Берта не сводила глаз с побледневшего Октава; его перекошенное лицо так изменилось, что ей стало страшно.
– Да они друг друга стоят, – продолжала Лиза. – Она тоже хороша штучка. Невоспитанная, бессердечная, на все ей наплевать, лишь бы самой было приятно, и живет она с ним ради денег, да, да, только ради денег, уж я-то в этих делах разбираюсь! Могу поручиться, что она не получает от мужчины никакого удовольствия!
Слезы брызнули из глаз Берты. Октав заметил, что лицо ее исказилось. Они стояли друг против друга с таким видом, словно их раздели догола, содрали с них кожу, не дав им сказать ни слова в свое оправдание. Молодая женщина, захлебываясь от бившей в нее зловонной струи, решилась бежать. Октав не удерживал ее; для них было пыткой даже стоять рядом, такое отвращение испытывали они к самим себе; они стремились поскорее расстаться, чтобы наконец свободно вздохнуть.
– Ты обещала, не забудь, – в следующий вторник, у меня.
– Да, да.
И она опрометью убежала. Октав остался один, переминаясь с ноги на ногу, делая бесцельные движения руками, пытаясь уложить принесенное с собой белье. Он уже не прислушивался к тому, что говорили служанки, но вдруг одна фраза заставила его круто обернуться.

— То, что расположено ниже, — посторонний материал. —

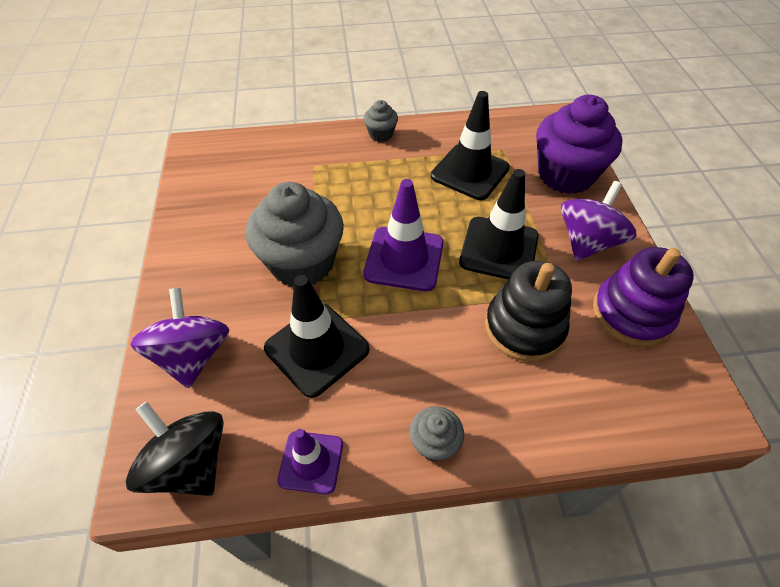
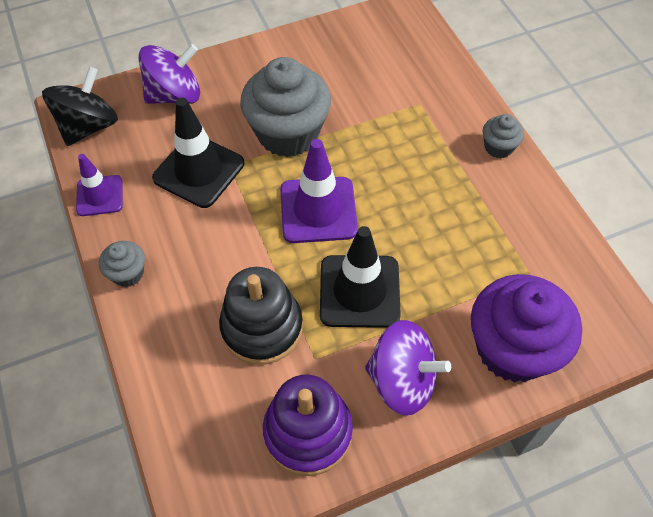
camera: 75 degrees right, 5 degrees up
black traffic cone [431,91,510,200] -> none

– А я вам говорю, что господин Эдуэн умер вчера вечером… Если б красавчик Октав знал это заранее, он бы до сих пор терся возле госпожи Эдуэн – денежки-то ведь все у нее.
Эта новость, услышанная здесь, в мерзкой клоаке, потрясла его до глубины души. Господин Эдуэн умер! Безумное сожаление охватило Октава.
– Ну и глупость же я сделал, однако! – не удержавшись, подумал он вслух.
Спускаясь, наконец, по лестнице со свертком белья, он встретил Рашель, которая поднималась к себе. Еще несколько минут – и она застала бы их. Служанка только что нашла Берту опять в слезах, но на этот раз ей не удалось вытянуть из своей хозяйки ничего, ни одного признания, ни гроша. Рашель рассвирепела, поняв, что они воспользовались ее отсутствием для встречи и таким образом облапошили ее.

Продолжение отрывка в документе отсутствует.